Como quase sempre acontece, por trás das fugas de capitais, está a deterioração das contas públicas. A dívida está em US$ 241 bi, a maior parte denominada em moeda estrangeira. Quanto maior a escalada do câmbio, maior o volume de liras necessário para honrar a dívida. Outro problemão a enfrentar é o de que grandes bancos europeus estão fortemente expostos a títulos da Turquia, fato que começou a preocupar o Banco Central Europeu, que aparentemente teme o impacto sobre a situação patrimonial desses bancos de eventual calote da Turquia.

Saída rápida e praticamente inevitável consiste em chamar os bombeiros do Fundo Monetário Internacional que, em troca de recursos novos, exigirá mudança de comportamento fiscal. Por enquanto, Erdogan não passou sinal de que dará esse passo.

Às incertezas políticas e econômicas enfrentadas pelo Brasil, junta-se mais essa nova onda de mau humor do mercado internacional para com os emergentes de forma geral.

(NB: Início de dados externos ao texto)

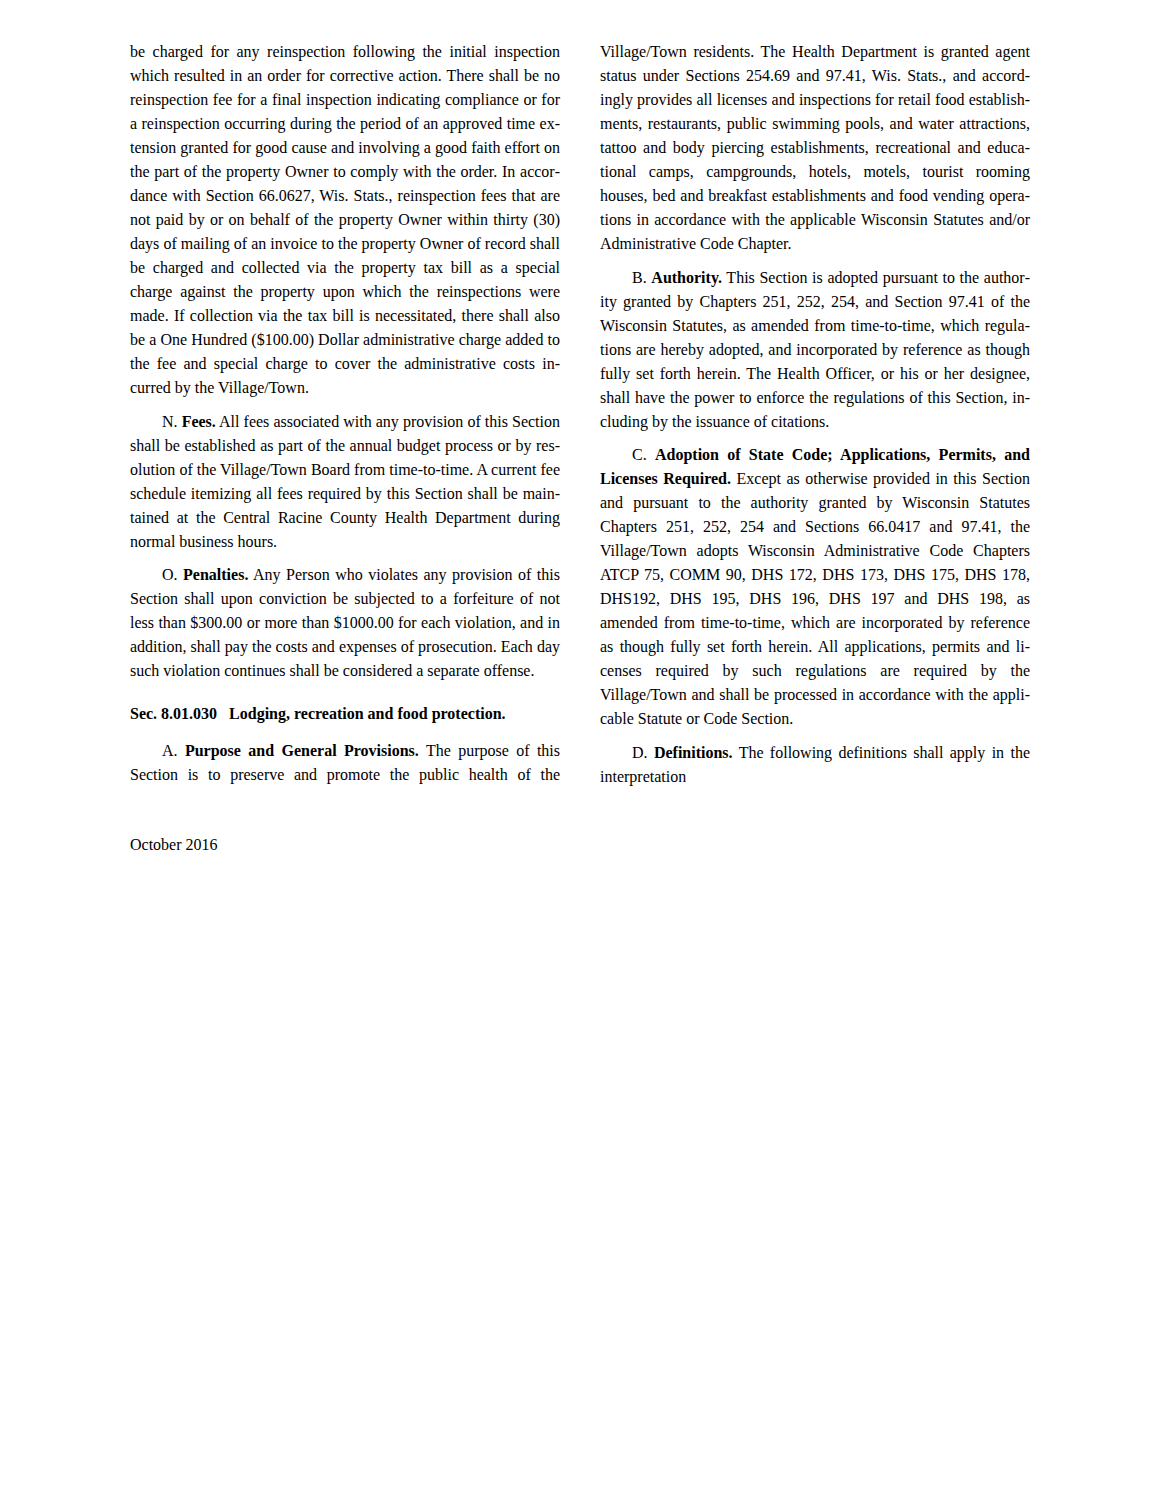be charged for any reinspection following the initial inspection which resulted in an order for corrective action. There shall be no reinspection fee for a final inspection indicating compliance or for a reinspection occurring during the period of an approved time extension granted for good cause and involving a good faith effort on the part of the property Owner to comply with the order. In accordance with Section 66.0627, Wis. Stats., reinspection fees that are not paid by or on behalf of the property Owner within thirty (30) days of mailing of an invoice to the property Owner of record shall be charged and collected via the property tax bill as a special charge against the property upon which the reinspections were made. If collection via the tax bill is necessitated, there shall also be a One Hundred ($100.00) Dollar administrative charge added to the fee and special charge to cover the administrative costs incurred by the Village/Town.
N. Fees. All fees associated with any provision of this Section shall be established as part of the annual budget process or by resolution of the Village/Town Board from time-to-time. A current fee schedule itemizing all fees required by this Section shall be maintained at the Central Racine County Health Department during normal business hours.
O. Penalties. Any Person who violates any provision of this Section shall upon conviction be subjected to a forfeiture of not less than $300.00 or more than $1000.00 for each violation, and in addition, shall pay the costs and expenses of prosecution. Each day such violation continues shall be considered a separate offense.
Sec. 8.01.030 Lodging, recreation and food protection.
A. Purpose and General Provisions. The purpose of this Section is to preserve and promote the public health of the Village/Town residents. The Health Department is granted agent status under Sections 254.69 and 97.41, Wis. Stats., and accordingly provides all licenses and inspections for retail food establishments, restaurants, public swimming pools, and water attractions, tattoo and body piercing establishments, recreational and educational camps, campgrounds, hotels, motels, tourist rooming houses, bed and breakfast establishments and food vending operations in accordance with the applicable Wisconsin Statutes and/or Administrative Code Chapter.
B. Authority. This Section is adopted pursuant to the authority granted by Chapters 251, 252, 254, and Section 97.41 of the Wisconsin Statutes, as amended from time-to-time, which regulations are hereby adopted, and incorporated by reference as though fully set forth herein. The Health Officer, or his or her designee, shall have the power to enforce the regulations of this Section, including by the issuance of citations.
C. Adoption of State Code; Applications, Permits, and Licenses Required. Except as otherwise provided in this Section and pursuant to the authority granted by Wisconsin Statutes Chapters 251, 252, 254 and Sections 66.0417 and 97.41, the Village/Town adopts Wisconsin Administrative Code Chapters ATCP 75, COMM 90, DHS 172, DHS 173, DHS 175, DHS 178, DHS192, DHS 195, DHS 196, DHS 197 and DHS 198, as amended from time-to-time, which are incorporated by reference as though fully set forth herein. All applications, permits and licenses required by such regulations are required by the Village/Town and shall be processed in accordance with the applicable Statute or Code Section.
D. Definitions. The following definitions shall apply in the interpretation
October 2016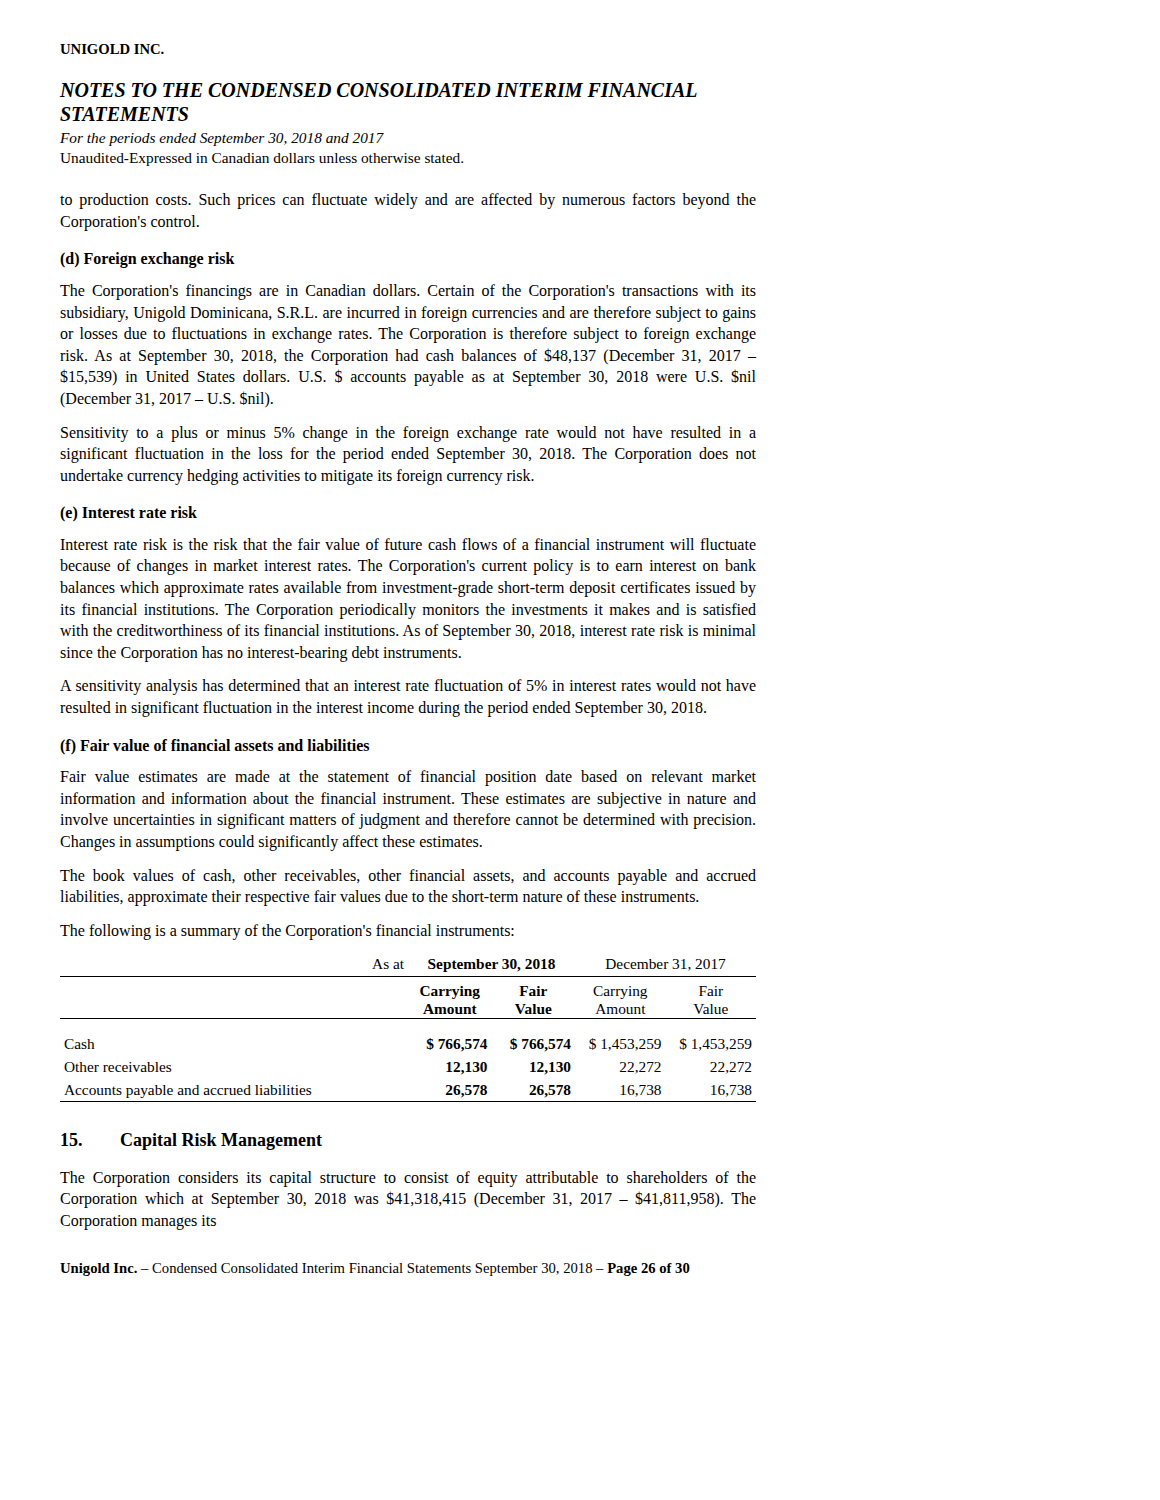UNIGOLD INC.
NOTES TO THE CONDENSED CONSOLIDATED INTERIM FINANCIAL STATEMENTS
For the periods ended September 30, 2018 and 2017
Unaudited-Expressed in Canadian dollars unless otherwise stated.
to production costs. Such prices can fluctuate widely and are affected by numerous factors beyond the Corporation's control.
(d) Foreign exchange risk
The Corporation's financings are in Canadian dollars. Certain of the Corporation's transactions with its subsidiary, Unigold Dominicana, S.R.L. are incurred in foreign currencies and are therefore subject to gains or losses due to fluctuations in exchange rates. The Corporation is therefore subject to foreign exchange risk. As at September 30, 2018, the Corporation had cash balances of $48,137 (December 31, 2017 – $15,539) in United States dollars. U.S. $ accounts payable as at September 30, 2018 were U.S. $nil (December 31, 2017 – U.S. $nil).
Sensitivity to a plus or minus 5% change in the foreign exchange rate would not have resulted in a significant fluctuation in the loss for the period ended September 30, 2018. The Corporation does not undertake currency hedging activities to mitigate its foreign currency risk.
(e) Interest rate risk
Interest rate risk is the risk that the fair value of future cash flows of a financial instrument will fluctuate because of changes in market interest rates. The Corporation's current policy is to earn interest on bank balances which approximate rates available from investment-grade short-term deposit certificates issued by its financial institutions. The Corporation periodically monitors the investments it makes and is satisfied with the creditworthiness of its financial institutions. As of September 30, 2018, interest rate risk is minimal since the Corporation has no interest-bearing debt instruments.
A sensitivity analysis has determined that an interest rate fluctuation of 5% in interest rates would not have resulted in significant fluctuation in the interest income during the period ended September 30, 2018.
(f) Fair value of financial assets and liabilities
Fair value estimates are made at the statement of financial position date based on relevant market information and information about the financial instrument. These estimates are subjective in nature and involve uncertainties in significant matters of judgment and therefore cannot be determined with precision. Changes in assumptions could significantly affect these estimates.
The book values of cash, other receivables, other financial assets, and accounts payable and accrued liabilities, approximate their respective fair values due to the short-term nature of these instruments.
The following is a summary of the Corporation's financial instruments:
| | As at | September 30, 2018 | December 31, 2017 |
| | | Carrying Amount | Fair Value | Carrying Amount | Fair Value |
| Cash | | $ 766,574 | $ 766,574 | $ 1,453,259 | $ 1,453,259 |
| Other receivables | | 12,130 | 12,130 | 22,272 | 22,272 |
| Accounts payable and accrued liabilities | | 26,578 | 26,578 | 16,738 | 16,738 |
15. Capital Risk Management
The Corporation considers its capital structure to consist of equity attributable to shareholders of the Corporation which at September 30, 2018 was $41,318,415 (December 31, 2017 – $41,811,958). The Corporation manages its
Unigold Inc. – Condensed Consolidated Interim Financial Statements September 30, 2018 – Page 26 of 30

Na última sexta-feira, o dólar no câmbio brasileiro pulou 1,75% apenas por conta desse novo fator de convulsão. E a Bolsa tomou rumo oposto (queda de 2,86%) porque os investidores seguiram a onda de fuga ao risco. O Brasil está vulnerável não só porque é país emergente, mas porque as contas públicas estão em péssima situação. Se as reformas estivessem encaminhadas, a situação seria outra.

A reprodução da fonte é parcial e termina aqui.